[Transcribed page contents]
+--
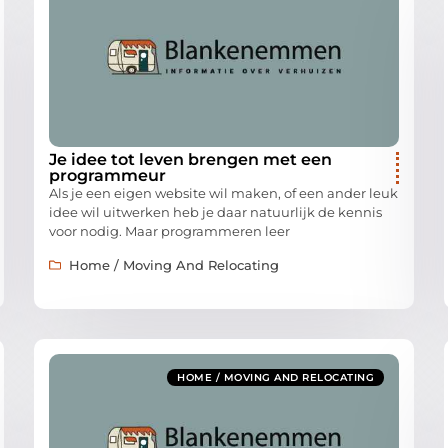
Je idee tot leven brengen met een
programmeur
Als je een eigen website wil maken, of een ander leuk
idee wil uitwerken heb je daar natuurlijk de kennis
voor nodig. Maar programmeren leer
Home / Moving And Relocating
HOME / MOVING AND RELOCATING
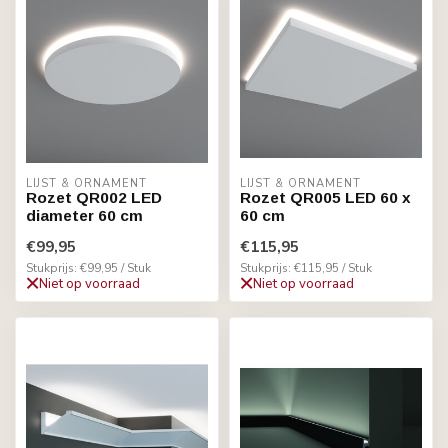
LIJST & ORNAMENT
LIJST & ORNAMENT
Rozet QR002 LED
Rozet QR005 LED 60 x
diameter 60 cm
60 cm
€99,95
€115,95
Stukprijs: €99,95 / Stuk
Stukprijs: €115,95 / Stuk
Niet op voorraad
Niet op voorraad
+--
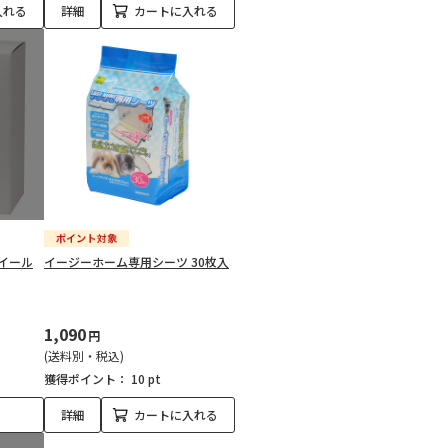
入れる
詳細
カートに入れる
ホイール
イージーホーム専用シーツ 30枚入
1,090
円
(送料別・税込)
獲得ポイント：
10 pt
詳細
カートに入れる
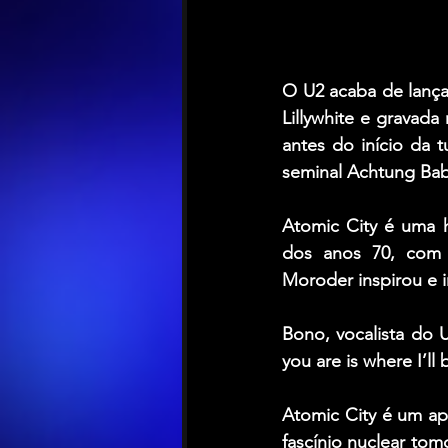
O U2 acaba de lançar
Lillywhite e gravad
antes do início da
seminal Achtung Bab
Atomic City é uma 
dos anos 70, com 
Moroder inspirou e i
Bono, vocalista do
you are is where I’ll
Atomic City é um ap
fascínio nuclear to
+--
- _Task directions_
From the line holding "seminal Achtung Bab" to the line holding "fascínio nuclear to", inclusive, restate each line above exactly as written.

- _Result_
seminal Achtung Bab
Atomic City é uma 
dos anos 70, com 
Moroder inspirou e i
Bono, vocalista do
you are is where I’ll
Atomic City é um ap
fascínio nuclear to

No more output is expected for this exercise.